Over the past 6 years, Russell County Middle School has gone from 51% of students passing reading and math, to 68% passing with increasing scores each year.

"All the growth that we've had in the last 6 years. It's almost like it's being thrown back at us. Like you didn't do enough," said Dr. Almesha Patrick, Principal of Russell County Middle School.

And looking across state data, 55 of the 72 schools had higher test scores in 2012 than in 2007. Most schools on the list have several factors in common. Cindy Reed at Auburn University explains.

"Half of those schools saw more than 94% of their students receive a subsidized lunch," said Reed.

And further data shows of the 28,268 students at failing schools, more than 87% were African American.

"There's not one single school on this list that's in an affluent area in our state, not one," said Reed.

Educators say for the 47 middle schools on that list, this age group has a specific set of challenges.

"They're struggling with hormonal changes. They're struggling with peer acceptance. That's when you'll see some of the bullying going on. And we expect the children to read, to pay attention, to do well on these tests, when they have all these other things going on and that's not their primary focus," said Dr. Patrick.

She said there are systems in place to help students succeed. They have free tutoring programs at the school and in home. They offer retention prevention which helps students with class assignments they failed and then replace those grades, and she said the students aren't the only ones getting help.

"So within the last 6 years, we have started trying to improve ourselves as professional educators and brining in a lot of different types of professional development, implementing a lot of different resources for our children so that we can deliver better instruction to improve our test scores," said Dr. Patrick.

And Ommie and Julian say parents play an important role in getting schools off of the list.

"As a parent, it's your responsibility also if not as equal even more to try and educate your kid and push your kid towards some sort of level above what the school is teaching," said Julian.

Many educators are critical of the criteria for the Alabama Accountability Act.
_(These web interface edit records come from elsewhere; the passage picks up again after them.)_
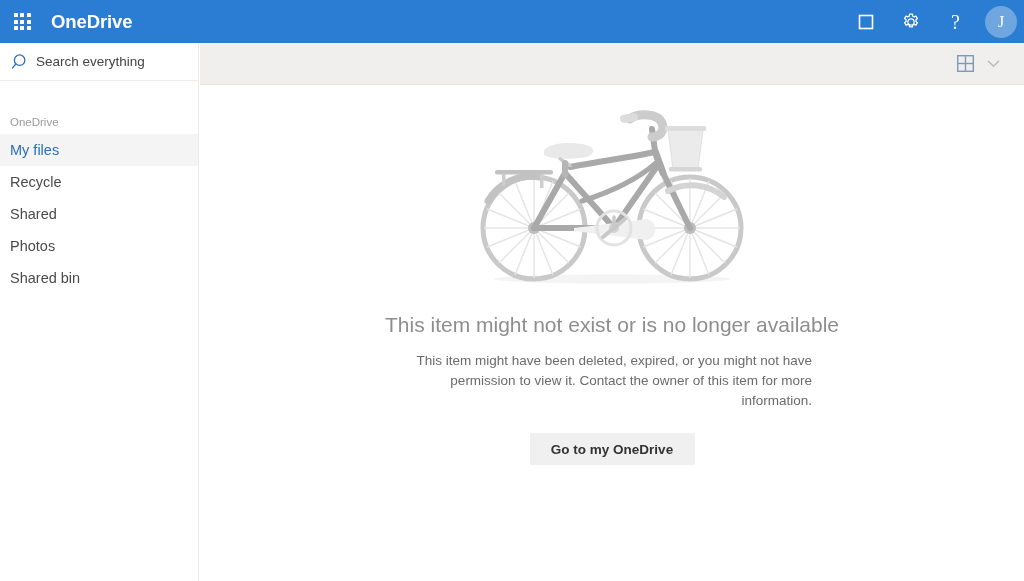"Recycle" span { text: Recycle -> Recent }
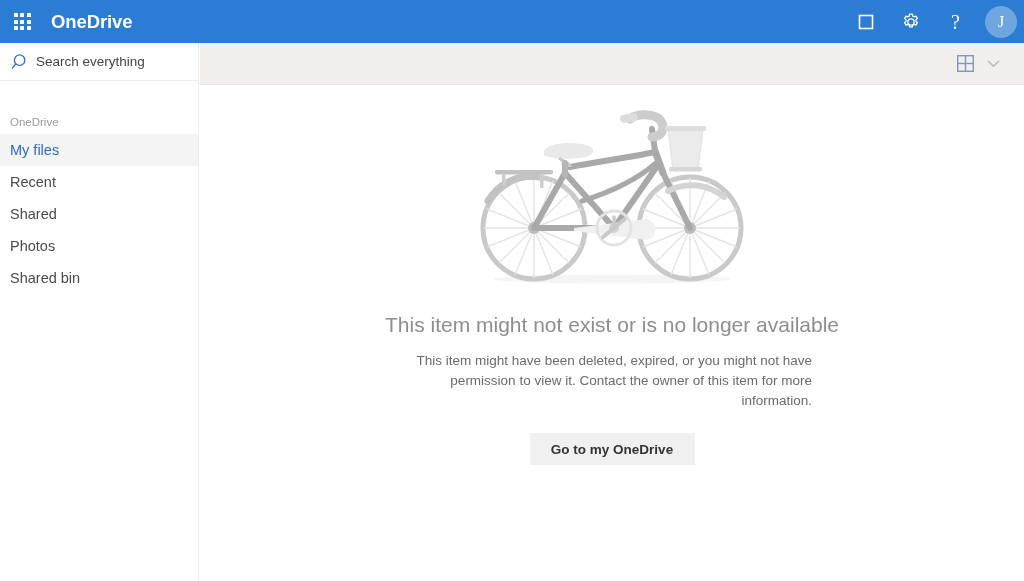"This item might not exist" div.err-title { html: <div>This item might not exist or is no longer available</div> -> none }
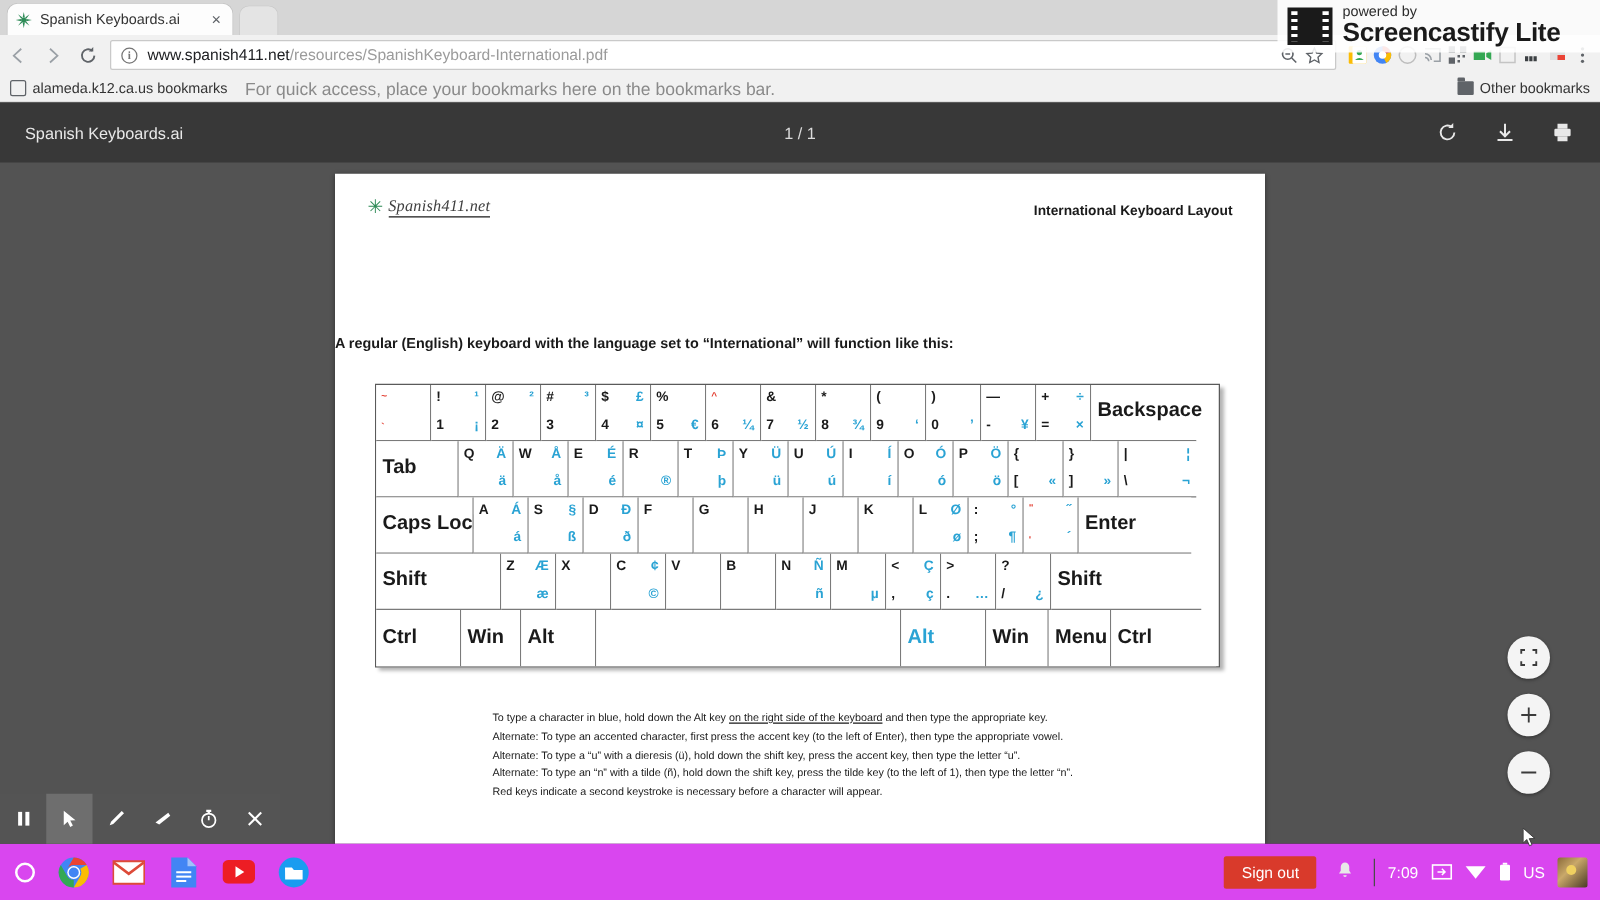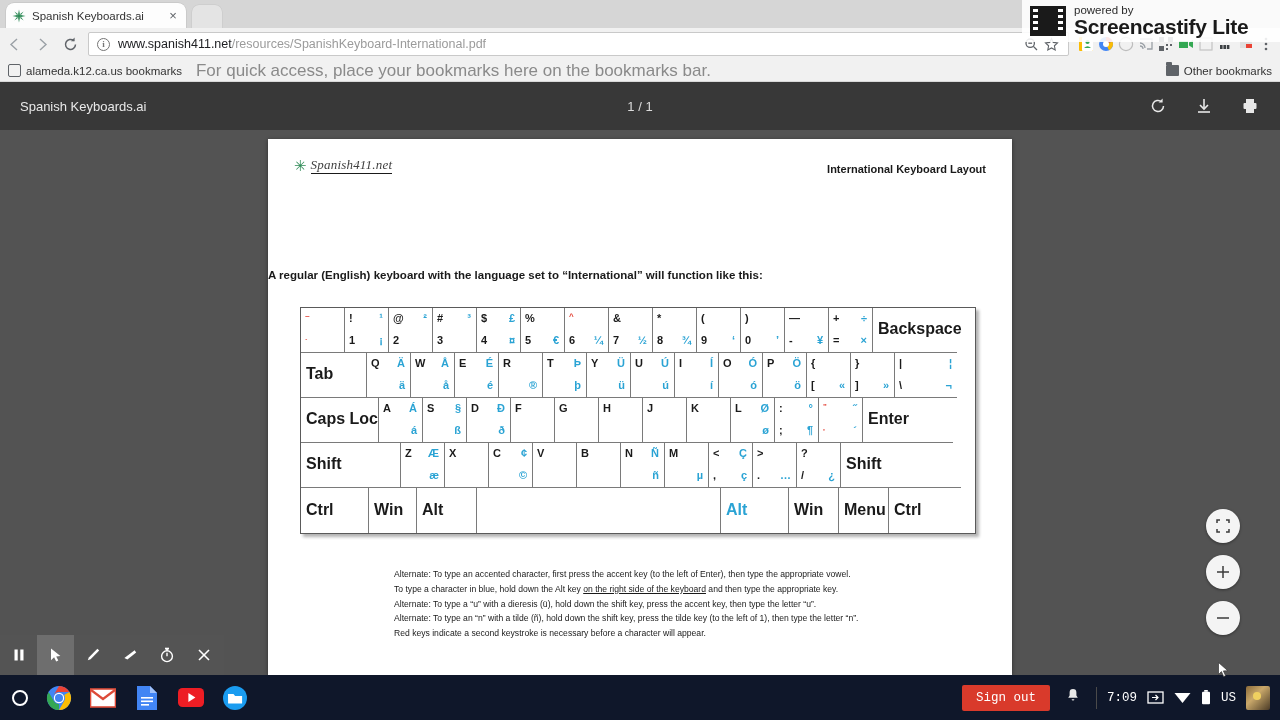"For quick access, place your" .bm-hint { font-size: 17px -> 14px }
Under the system, no matter how well schools are performing, the bottom 6% will always be considered failing. Educators say it leads to an unfair designation especially when many of these schools have actually improved test scores over the past 6 years.

A new list of schools will be compiled every year with the last 6 years adjusted. You can count on News 3 to have the updated list of failing schools as soon as that information is available.